Rituxan is the first monoclonal antibody to win FDA approval as a cancer treatment, with the agency granting a Biogen predecessor company, Idec Pharmaceuticals, and Genentech (now a member of the Roche companies) its first authorization for the drug in November 1997, for relapsed or refractory, CD-20 positive, B-cell, low-grade or follicular non-Hodgkin’s lymphoma. Rituxan was the first single agent approved specifically for therapy of a lymphoma. Biogen acquired Idec for approximately $6.8 billion in 2003.
The FDA based its approval on positive results from the Phase III iNNOVATE trial (NCT02165397). The randomized, double-blind, placebo-controlled study was designed to assess Imbruvica in combination with Rituxan versus placebo plus Rituxan in 150 patients with either relapsed/refractory (r/r) disease or previously untreated WM.

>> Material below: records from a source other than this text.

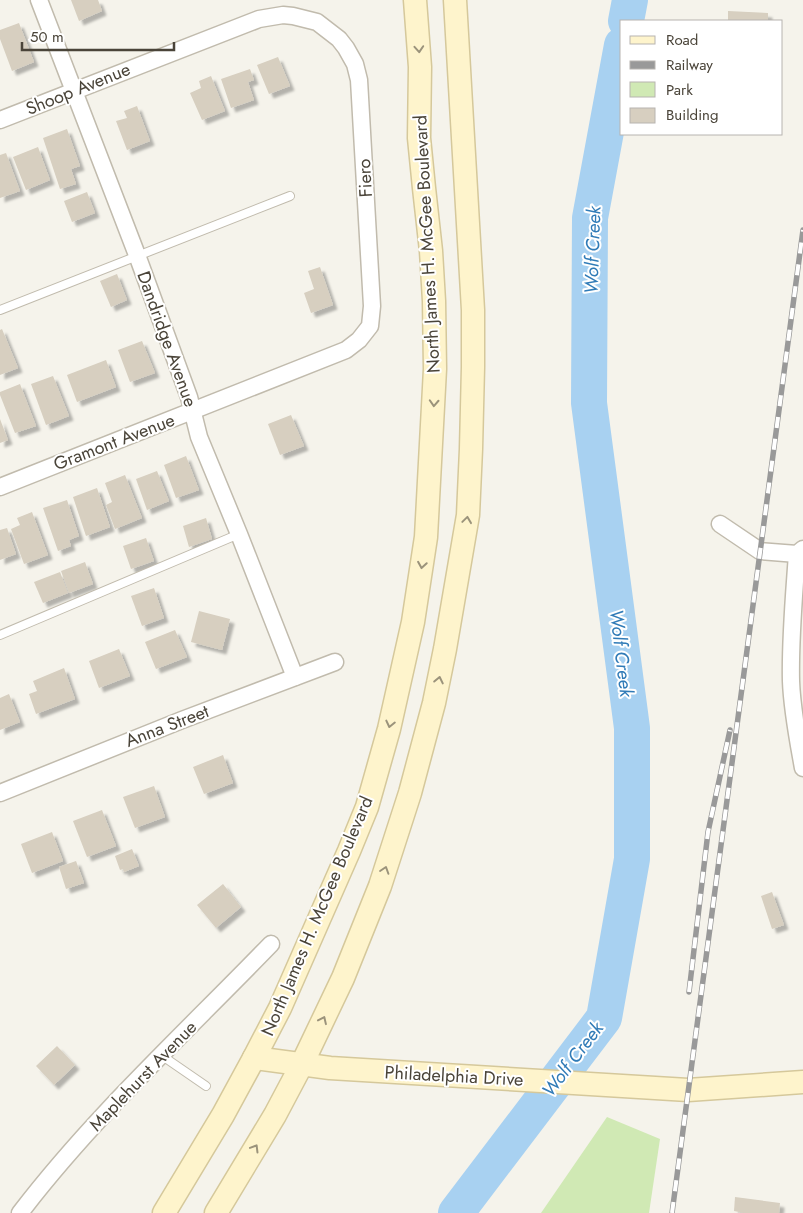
<svg xmlns="http://www.w3.org/2000/svg" width="803" height="1213" font-family="Jost,sans-serif">
<defs>
<filter id="shadow"><feDropShadow dx="4.5" dy="4.5" stdDeviation="1" flood-color="#0004"/></filter>
</defs>
<rect width="100%" height="100%" fill="#f5f3eb"/>
<path fill="#d0e9b4" d="M607,1117L660,1139L649,1213H541Z"/>
<g fill="none" stroke-linecap="round" stroke-linejoin="round">
<g stroke="#a8d1f1" stroke-width="36">
<path d="M626,21L630,0"/>
<path d="M456,1213L604,1018L632,859V728L589,403L590,218L622,45"/>
</g>
</g>
<g fill="#d7cfc0" filter="url(#shadow)">
<path d="M71,0H98L102,11L79,21Z"/>
<path d="M728,11L768,13V21H728Z"/>
<path d="M19,23L34,62L12,71L0,39V30Z"/>
<path d="M278,57L290,86L269,94L257,65Z"/>
<path d="M250,69L254,80L248,82L254,100L231,108L221,79Z"/>
<path d="M211,76L225,111L202,120L190,93L201,88L199,81Z"/>
<path d="M137,106L150,141L127,150L116,121L127,118L124,111Z"/>
<path d="M67,129L80,166L71,169L76,184L60,189L43,138Z"/>
<path d="M38,147L50,180L26,190L13,157Z"/>
<path d="M6,153L20,191L0,198V155Z"/>
<path d="M87,192L95,213L72,222L64,201Z"/>
<path d="M320,267L333,305L311,313L304,293L314,289L308,271Z"/>
<path d="M117,274L127,300L111,307L100,281Z"/>
<path d="M2,329L18,368L0,375V330Z"/>
<path d="M142,341L155,373L130,382L118,350Z"/>
<path d="M106,360L116,387L77,402L67,375Z"/>
<path d="M53,376L69,416L46,425L31,384Z"/>
<path d="M20,384L36,426L15,433L0,395V392Z"/>
<path d="M291,415L304,446L280,455L268,424Z"/>
<path d="M0,419L8,440L0,443Z"/>
<path d="M186,456L199,490L176,498L164,465Z"/>
<path d="M157,471L169,501L147,510L136,479Z"/>
<path d="M125,475L142,518L115,529L106,505L112,502L105,483Z"/>
<path d="M97,488L110,527L86,536L73,497Z"/>
<path d="M67,500L79,536L69,540L71,546L58,551L43,508Z"/>
<path d="M32,512L48,555L24,564L11,529L20,525L17,518Z"/>
<path d="M206,518L212,539L189,547L183,526Z"/>
<path d="M7,528L16,554L0,560V530Z"/>
<path d="M146,538L154,561L131,569L123,546Z"/>
<path d="M85,562L93,584L69,593L61,571Z"/>
<path d="M60,572L68,593L43,603L34,582Z"/>
<path d="M154,588L164,618L142,626L131,596Z"/>
<path d="M199,611L230,619L222,650L191,642Z"/>
<path d="M175,630L187,657L156,669L145,642Z"/>
<path d="M119,649L130,676L99,688L89,661Z"/>
<path d="M64,668L75,699L36,714L29,694L37,691L33,681Z"/>
<path d="M9,694L20,722L0,730V698Z"/>
<path d="M223,755L233,783L204,794L193,767Z"/>
<path d="M154,786L165,817L135,828L123,797Z"/>
<path d="M102,810L116,846L87,857L73,821Z"/>
<path d="M52,832L63,861L32,873L21,844Z"/>
<path d="M132,849L139,866L124,872L123,869L120,870L115,856Z"/>
<path d="M76,861L84,883L66,889L59,867Z"/>
<path d="M223,884L241,907L216,928L197,905Z"/>
<path d="M772,892L784,925L772,929L761,896Z"/>
<path d="M57,1046L75,1065L54,1085L36,1066Z"/>
<path d="M735,1197L780,1203L779,1213H744L734,1211Z"/>
</g>
<g fill="none" stroke-linecap="round" stroke-linejoin="round">
<g stroke="#c1bbad" stroke-width="10">
<g id="service">
<path d="M0,310L290,196"/>
<path d="M0,635L239,534"/>
<path d="M161,1055L206,1086"/>
</g>
</g>
<g stroke="#c1bbad" stroke-width="19">
<g id="minor">
<path d="M39,0L137,255L189,397L199,437L239,534L295,677"/>
<path d="M0,120L259,19L283,15L293,16L317,22L339,39L346,48L355,64L359,80L372,306L370,326L359,340L346,350L0,487"/>
<path d="M720,524L760,551L797,554L803,549"/>
<path d="M797,554C794,597 790,639 791,681C792,710 798,740 803,768"/>
<path d="M0,793L182,720L335,662"/>
<path d="M20,1213C95,1115 186,1032 271,944"/>
</g>
</g>
<g stroke="#d5c89b" stroke-width="25">
<g id="secondary">
<path d="M254,1058L330,1068L688,1090L803,1082"/>
<path d="M164,1213L223,1115L254,1058L280,1008L349,851L367,807L389,729L413,622L426,537L435,369L434,301L431,251L424,188L419,138L420,67L415,0"/>
<path d="M216,1213L275,1115L302,1064L343,978L380,886L410,793L434,703L445,649L468,515L471,449L473,367V310L455,0"/>
</g>
</g>
<use href="#service" stroke="#fff" stroke-width="8"/>
<use href="#minor" stroke="#fff" stroke-width="16"/>
<use href="#secondary" stroke="#fef4cc" stroke-width="22"/>
<g stroke="#999" stroke-width="5.5">
<g id="rail">
<path d="M689,992L708,832L730,730"/>
<path d="M672,1213L803,230"/>
</g>
</g>
<use href="#rail" stroke="#fff" stroke-width="4" stroke-dasharray="11" stroke-linecap="butt"/>
</g>
<defs><path id="oneway-chevron" d="M-2-3.5L2.5 0L-2 3.5" fill="none" stroke-width="1.6" stroke-linecap="round" stroke-linejoin="round" transform="scale(1.25)"/></defs>
<g stroke="#9b937b">
<use href="#oneway-chevron" transform="translate(419 49) rotate(86)"/>
<use href="#oneway-chevron" transform="translate(434 403) rotate(93)"/>
<use href="#oneway-chevron" transform="translate(467 520) rotate(-82)"/>
<use href="#oneway-chevron" transform="translate(422 565) rotate(99)"/>
<use href="#oneway-chevron" transform="translate(439 680) rotate(-78)"/>
<use href="#oneway-chevron" transform="translate(390 724) rotate(103)"/>
<use href="#oneway-chevron" transform="translate(385 870) rotate(-72)"/>
<use href="#oneway-chevron" transform="translate(323 1020) rotate(-65)"/>
<use href="#oneway-chevron" transform="translate(255 1148) rotate(-59)"/>
</g>
<g text-anchor="middle" stroke-width="4" stroke-linejoin="round" paint-order="stroke">
<g font-size="18" fill="#4a4439" stroke="#fff">
<text transform="translate(78 89) rotate(-22)" y="6">Shoop Avenue</text>
<text transform="translate(365 178) rotate(-93)" y="6">Fiero</text>
<text transform="translate(427 244) rotate(-93)" y="6">North James H. McGee Boulevard</text>
<text transform="translate(167 339) rotate(70)" y="6">Dandridge Avenue</text>
<text transform="translate(114 442) rotate(-21)" y="6">Gramont Avenue</text>
<text transform="translate(167 726) rotate(-21)" y="6">Anna Street</text>
<text transform="translate(317 916) rotate(-67)" y="6">North James H. McGee Boulevard</text>
<text transform="translate(143 1076) rotate(-46)" y="6">Maplehurst Avenue</text>
<text transform="translate(454 1076) rotate(3)" y="6">Philadelphia Drive</text>
</g>
<g font-size="19" font-style="italic" fill="#307bb7" stroke="#fff">
<text transform="translate(592 250) rotate(-88)" y="7">Wolf Creek</text>
<text transform="translate(622 653) rotate(83)" y="7">Wolf Creek</text>
<text transform="translate(572 1059) rotate(-53)" y="7">Wolf Creek</text>
</g>
</g>
<rect x="620" y="20" width="162" height="115" fill="#ffffff" stroke="#b7b4b0"/>
<rect x="630" y="36" width="25" height="8" fill="#fef4cc" stroke="#b7b4b0"/>
<text x="666" y="45" font-size="15" fill="#4a4439">Road</text>
<rect x="630" y="61" width="25" height="8" fill="#999999" stroke="#b7b4b0"/>
<text x="666" y="70" font-size="15" fill="#4a4439">Railway</text>
<rect x="630" y="82" width="25" height="15" fill="#d0e9b4" stroke="#b7b4b0"/>
<text x="666" y="95" font-size="15" fill="#4a4439">Park</text>
<rect x="630" y="108" width="25" height="15" fill="#d7cfc0" stroke="#b7b4b0"/>
<text x="666" y="120" font-size="15" fill="#4a4439">Building</text>
<path d="M22 42v8h152v-8" fill="none" stroke="#4a4439" stroke-width="2.5"/>
<text x="30" y="42" font-size="15" fill="#4a4439" stroke="#ffffff" stroke-width="4" paint-order="stroke">50 m</text>
</svg>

At 30 months following treatment, a progression-free survival (PFS) rate of 82% was reported in patients randomized to Imbruvica plus Rituxan, compared to just 28% for patients treated with placebo plus Rituxan. Patients treated with Imbruvica plus Rituxan also experienced an 80% reduction in relative risk of disease progression or death compared with participants who were only treated with Rituxan, Janssen said.
“Based on these results, Imbruvica in combination with rituximab may be considered as a first- and second-line option for appropriate people diagnosed and living with WM,” iNNOVATE lead study investigator Meletios A. Dimopoulos, M.D., professor and chairman of the department of clinical therapeutics, National and Kapodistrian University of Athens School of Medicine, said in Janssen’s statement.
According to Janssen, iNNOVATE—also known as PCYC-1127—was the largest Phase III study of a non-chemotherapy combination in WM patients. Data from iNNOVATE were simultaneously published in The New England Journal of Medicine and presented at the American Society of Clinical Oncology (ASCO) 2018 Annual Meeting, held in Chicago.